While efforts have been made at greening, there isn't really a park, or the sense of security required to really enjoy a park. One of the reasons for the popularity of Devon House in its heyday as a public green space was the sense of security which visitors enjoyed. Hope Gardens has lost a lot of that.
The city needs cultivated, safe green spaces, and where could be better than its waterfront? Bruce Bicknell of Tank- Weld and chairman of the inner-city Seaward Primary and Junior High School had a most interesting letter in The Sunday Observer this week [May 13] describing the greening of the campus and its positive impact on the school community, "softening the social space".
At the book launch the chairman of the Jamaica National Bicentenary Committee to commemorate the abolition of the transatlantic slave trade, Professor Verene Shepherd, announced the allocation of $10 million for the construction of an arrival point monument on the Kingston waterfront. Now that monument is going to need a real park around it. All over Jamaica, municipal parks and existing museums have been allowed to fall into decay. It was a crying shame to see the condition of the Bath Botanical Gardens in St. Thomas when I last stopped there a couple of months ago. Now big - and costly - efforts are being made to restore.
Difficult time
The JNBC chair made a direct pitch to the KSAC to collaborate with the committee to make the monument a reality before the end of the bicentenary year.
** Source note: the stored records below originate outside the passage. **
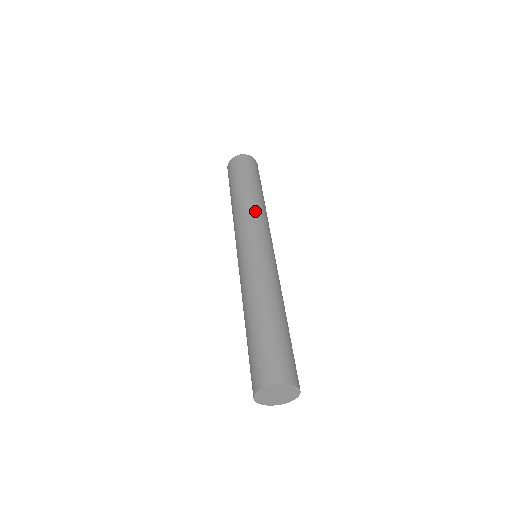
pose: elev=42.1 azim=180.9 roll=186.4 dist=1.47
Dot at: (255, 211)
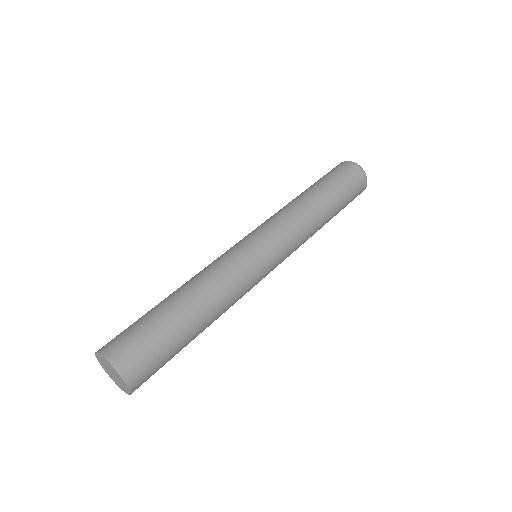
Dot at: (302, 222)
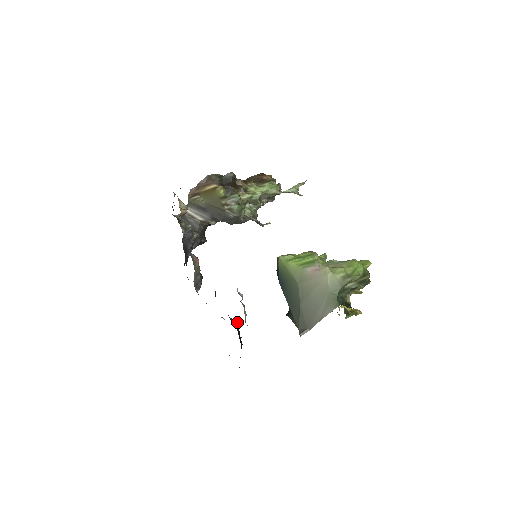
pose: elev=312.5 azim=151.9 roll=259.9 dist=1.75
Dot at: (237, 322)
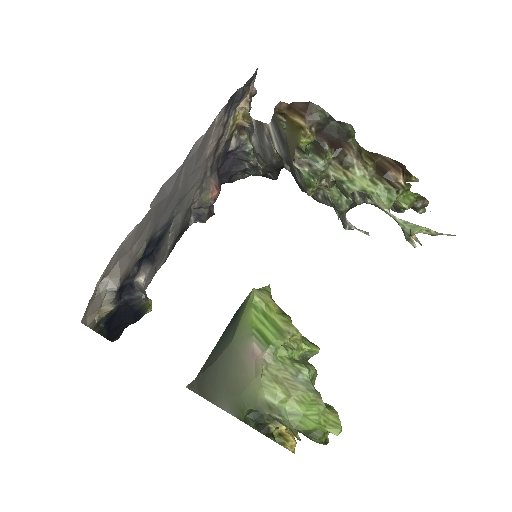
Dot at: (141, 299)
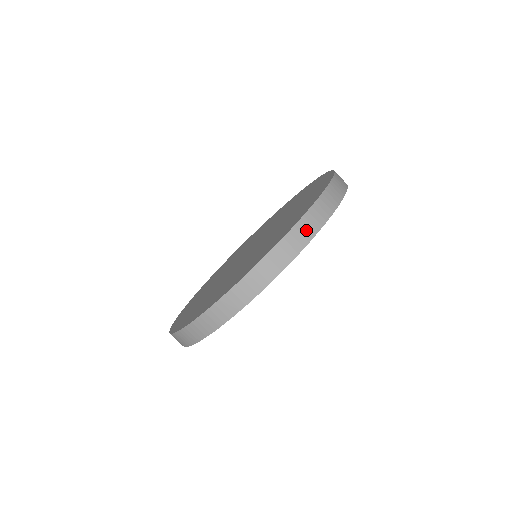
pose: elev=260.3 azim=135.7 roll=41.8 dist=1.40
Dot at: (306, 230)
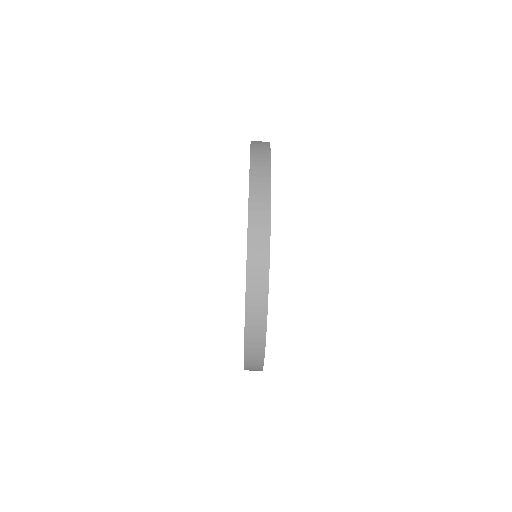
Dot at: (261, 149)
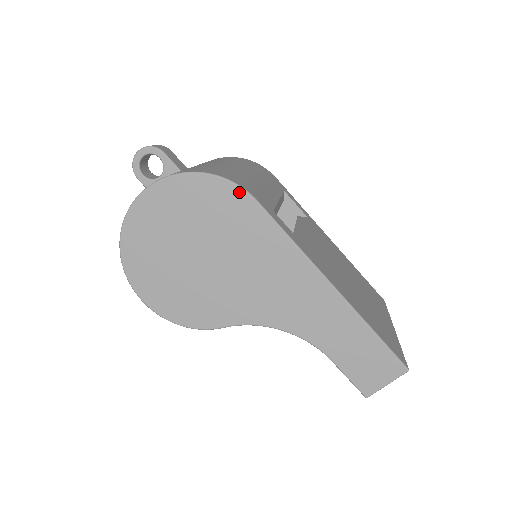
Let's see. Mayor is having a difficult time cleaning up the immediate surroundings of the municipal offices, which are quite literally in a mess.
Our newspaper journalists, Janet Silvera from here and Kerry McCatty from there, packed off to South Africa on an observation tour, have been filing of the apartheid museums there. South Africa, with hordes of poor people, doesn't have much more money than we do for these things. They have a different attitude to the preservation and commemoration of their important history and culture. Ghana, with a lower level of economic development, has established slavery memorial museums in some of its infamous slave forts.
To the sound of the lapping of the waves in that fabulous harbour, bicentenary chairman Shepherd pleaded in the hearing of City Father and of Head of State, "Let us not allow this year to end without constructing such a marker [the slave arrival monument] so that our people can have a spot for an annual pilgrimage to memorialise their past."
Let's make that a daily pilgrimage in the pleasant setting of a safe, peaceful, green waterfront park edging a rehabilitated harbour, a tourism hot spot.
Martin Henry is a communication specialist.